- Que ótimo! Podemos marcar então. – Digo tentando me livrar de um peso que se instalou em minha consciência.

Depois daquela série de “beijos, se cuida/fica bem/vê se não me esquece/até mais”, desligamos. E novamente me volta aquela sensação de ter feito uma grande besteira, como se eu estivesse sob o efeito de alguma substancia. Sinceramente, acho que é melhor eu voltar para São Paulo, pois o ar do Rio de Janeiro está afetando meu cérebro e minha capacidade de tomar decisões certas.

Minha sorte é que faltam duas semanas para o Carnaval e, até lá, posso inventar alguma doença. Ou será que seria grosseiro demais cancelar? E se ele tivesse se animado com nosso possível reencontro? E se ele estiver realmente querendo me ver? Juro que posso sentir meu coração pesar no peito e um pouco de alegria ao pensar nessas hipóteses. E um pouco de pânico também.

***

Sabe aqueles dias em que a depressão bate na porta de casa e resolve ficar hospedada? É mais ou menos assim comigo todos os domingos. É o dia em que eu mais sinto tédio, e não importa o que eu faço, continuo com essa sensação dentro de mim. Como se nada fosse bom.

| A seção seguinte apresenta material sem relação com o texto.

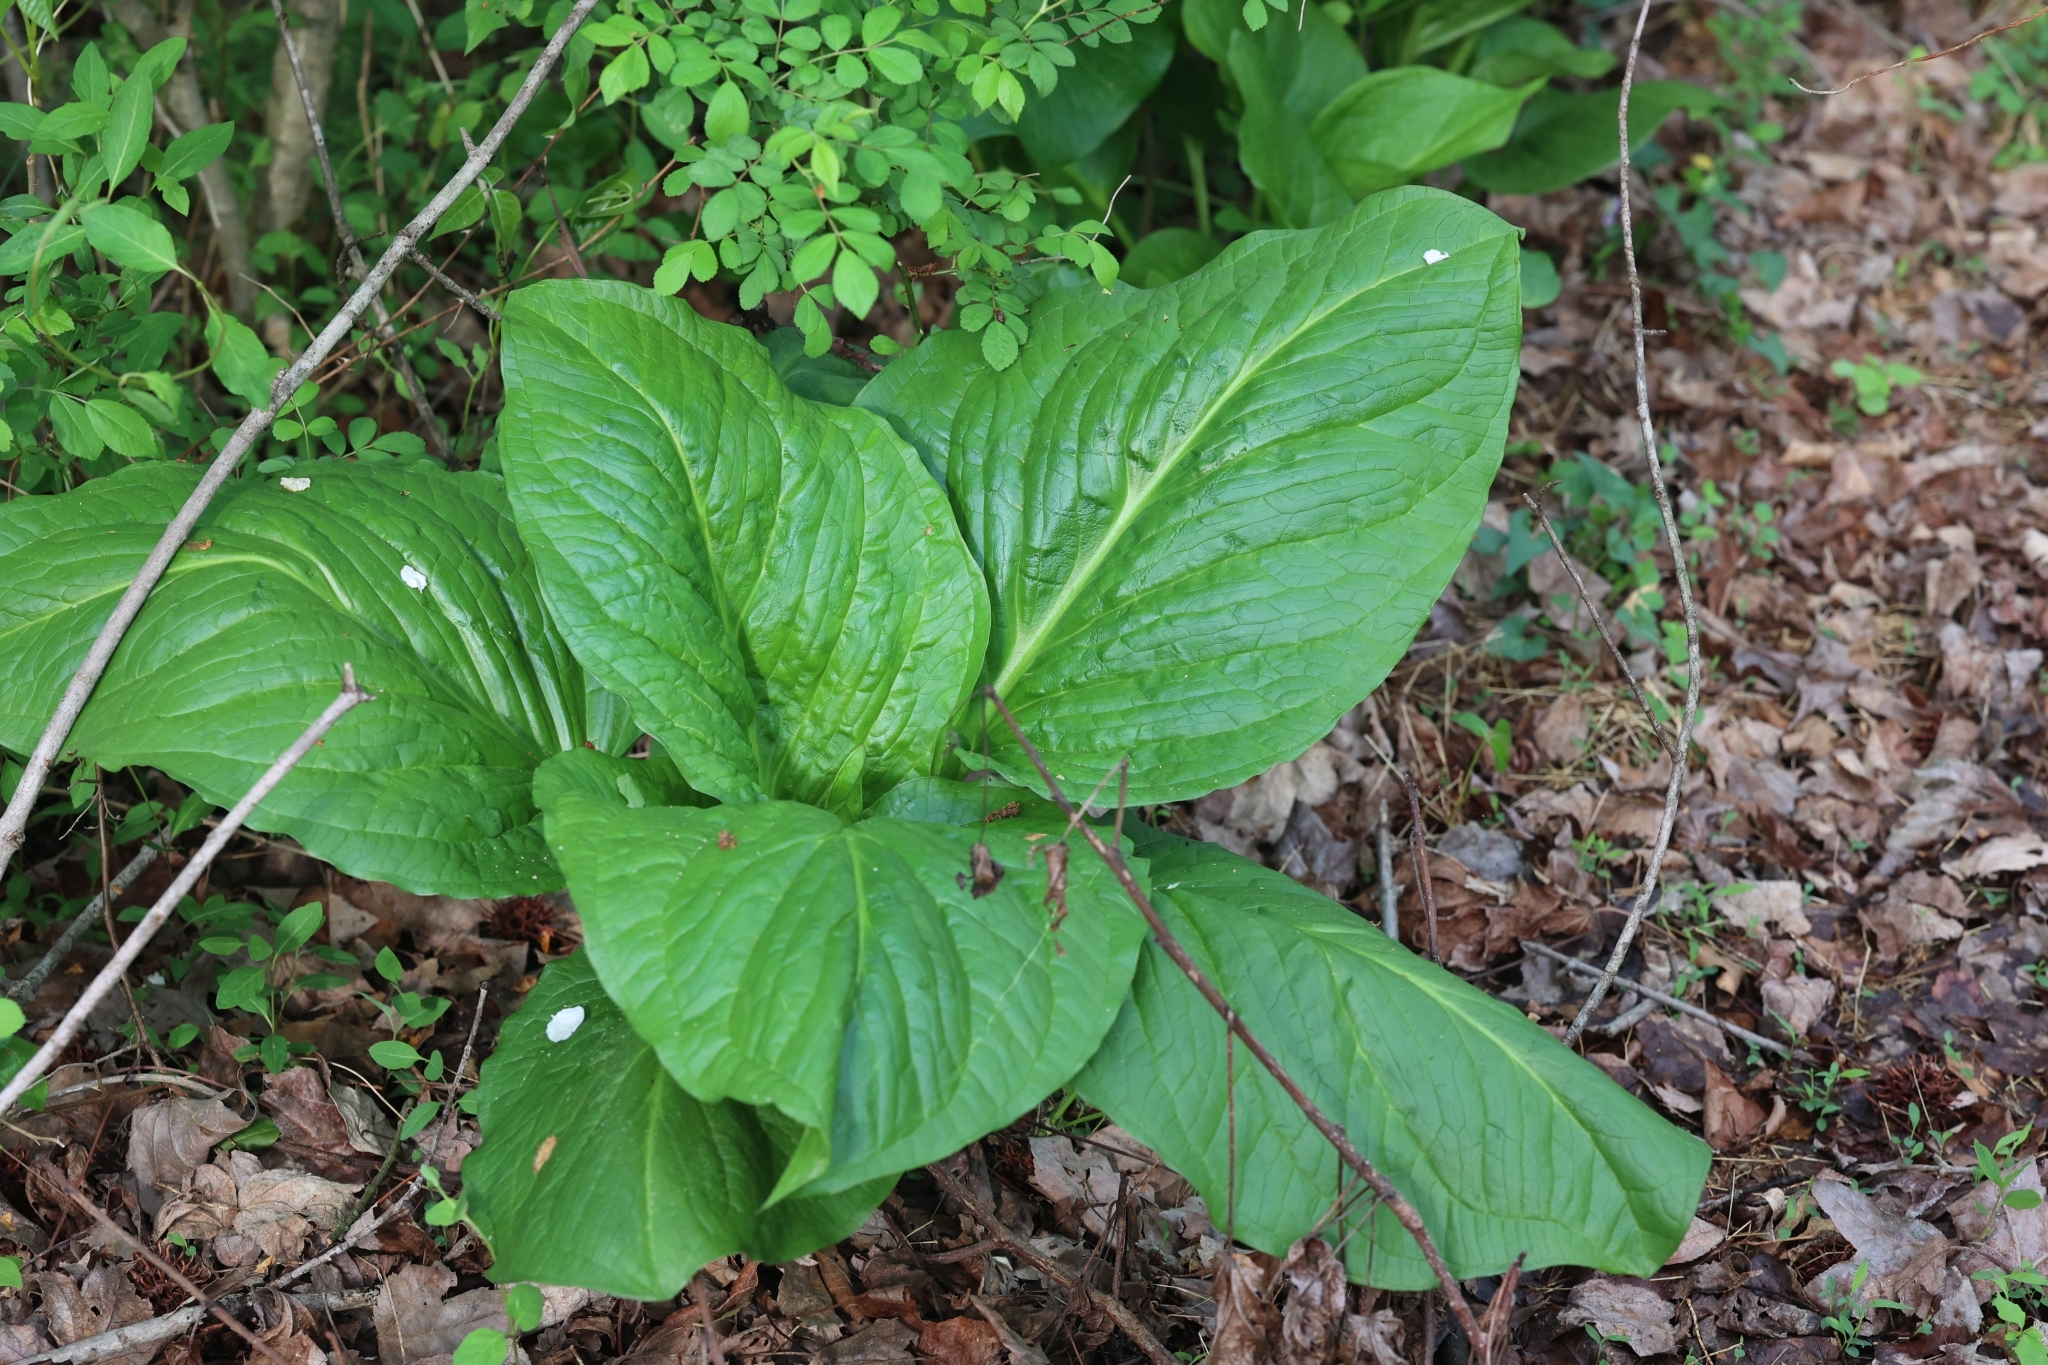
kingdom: Plantae
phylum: Tracheophyta
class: Liliopsida
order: Alismatales
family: Araceae
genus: Symplocarpus
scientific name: Symplocarpus foetidus
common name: Eastern skunk cabbage
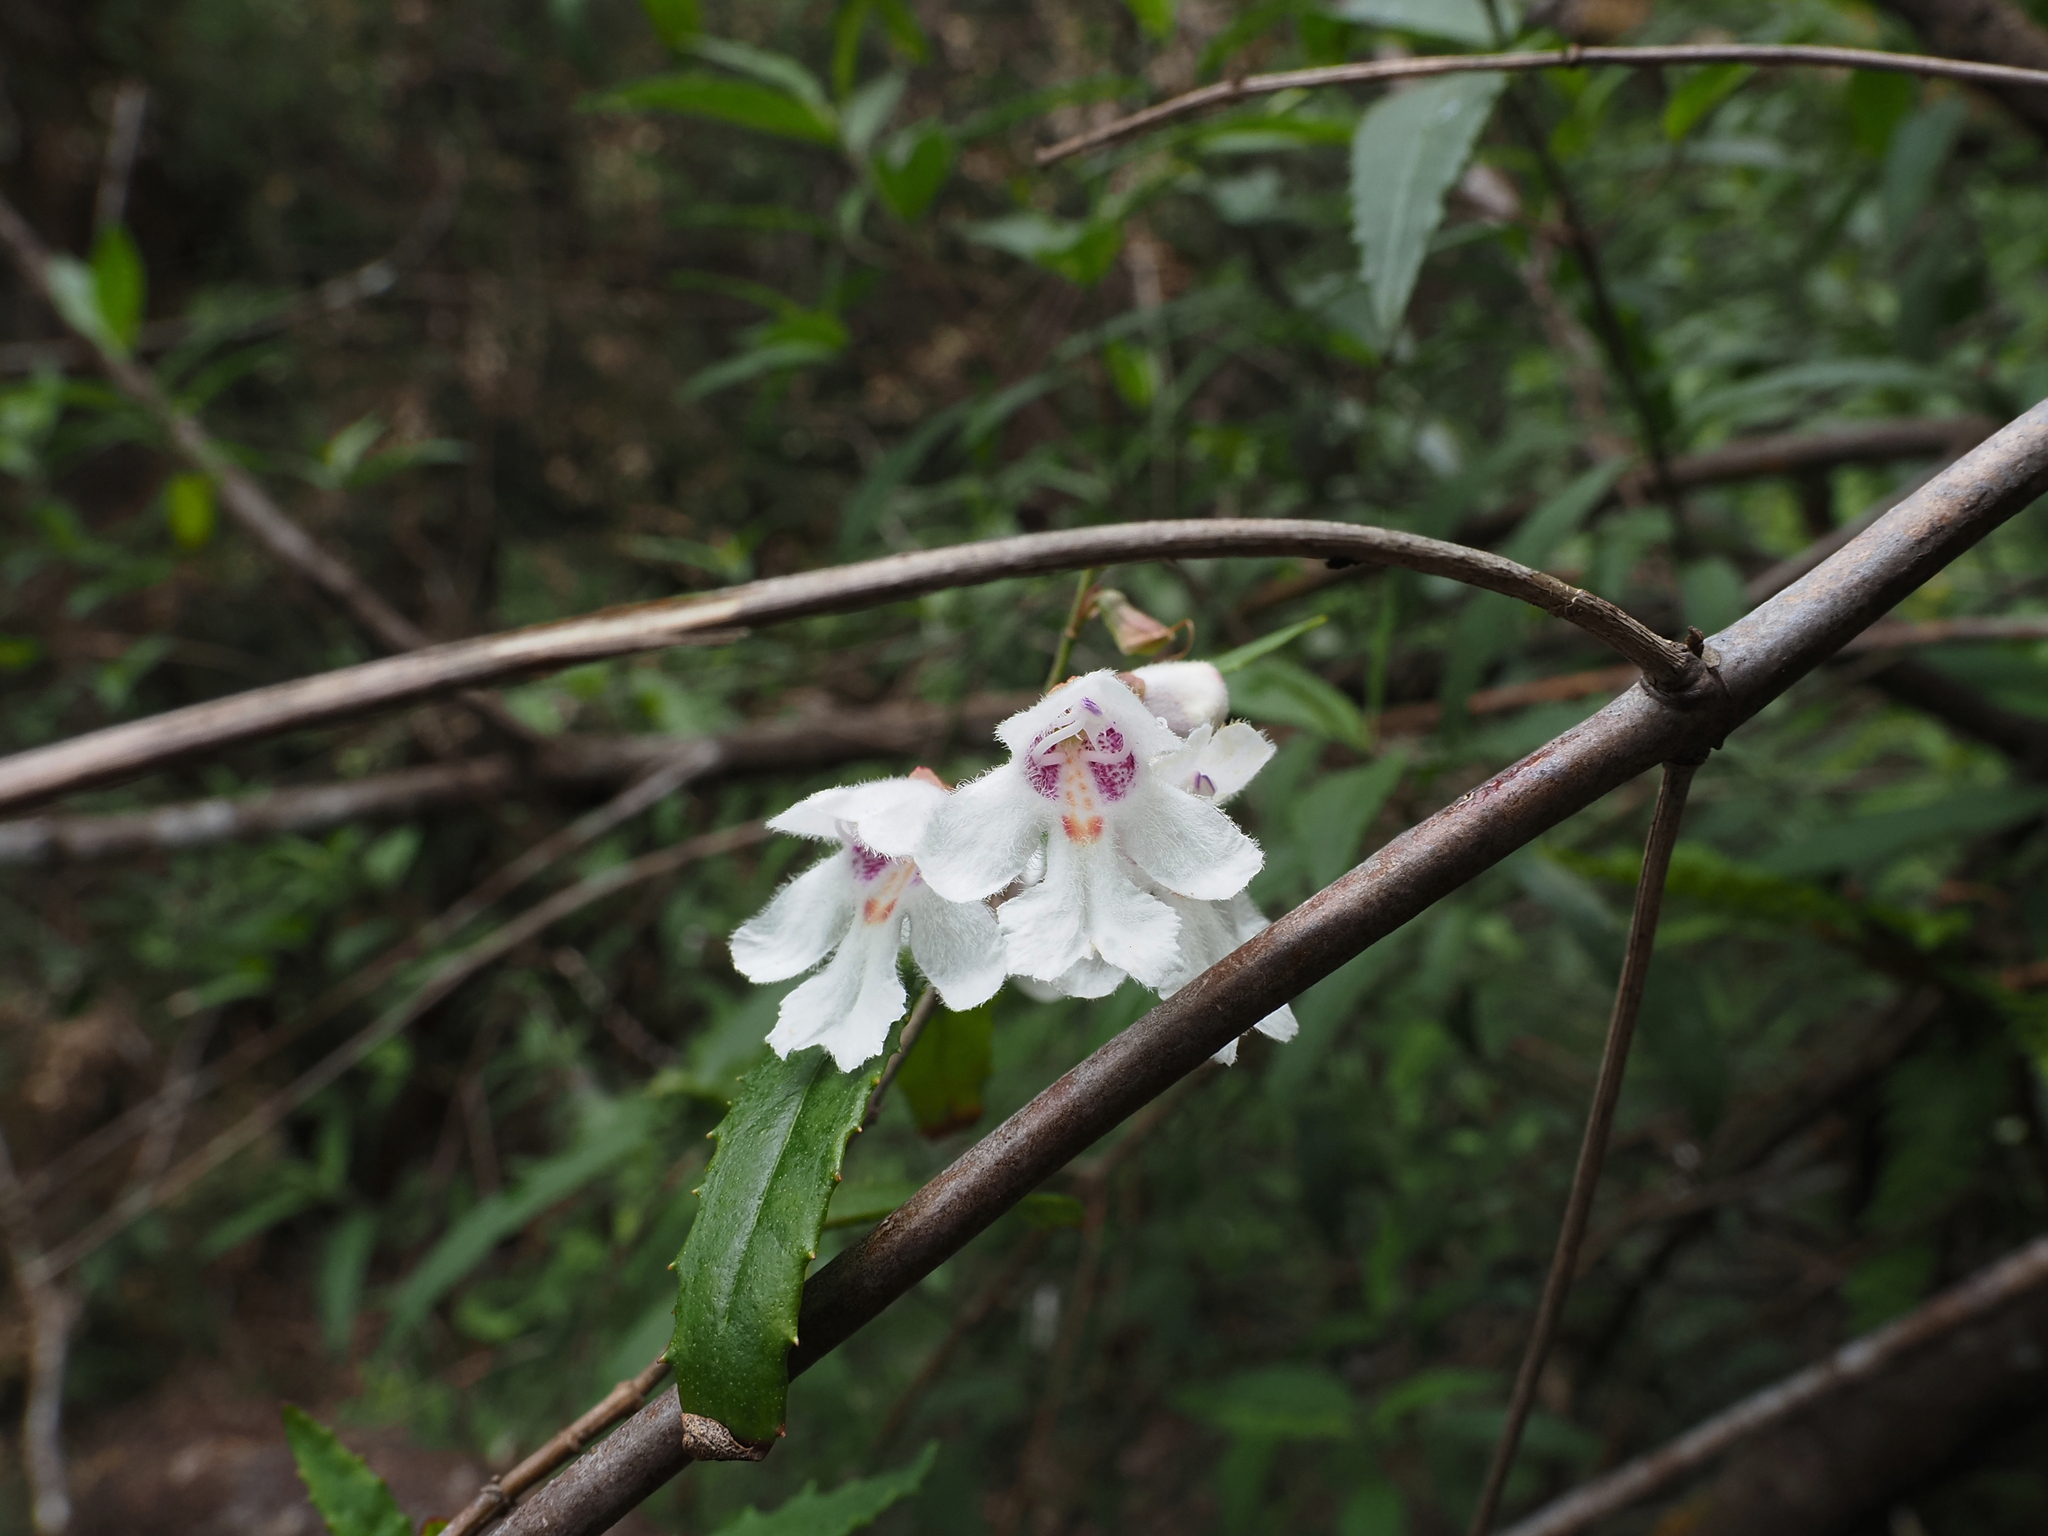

E vamos combinar que a programação da TV no domingo é para deixar deprimida mesmo. É como se tivesse um acordo, uma lei ou qualquer coisa que proíba de passar algo legal no domingo. Por isso que domingo é o melhor dia para correr. Por mais que a preguiça esteja presente em cada pedacinho de espaço do meu corpo, eu tento vencê-la. E, modéstia parte, sempre consigo.

Assim que tomo um banho e coloco minha roupa de correr (voltando a usar o top roxo) ouço a companhia tocar. Esse é mais um fim de semana em que a Vanessa está viajando, e como meu pai está tirando seu cochilo tradicional, sou a escolhida para ir abrir a porta.

E no mesmo instante tenho vontade de fechar a porta novamente.

É o Brian.

- Eu fiquei de te entregar o livro do Platão... – Ele diz enquanto estende um livro em capa dura e uma edição maravilhosa. Fico pensando que o pai dele é muito maluco para entregar um livro desses nas mãos de três adolescentes, principalmente na mão do seu filho. 

- Ah sim, obrigada. Digo enquanto pego o livro e o coloco, cuidadosamente, na mesinha branca que fica praticamente ao lado da porta.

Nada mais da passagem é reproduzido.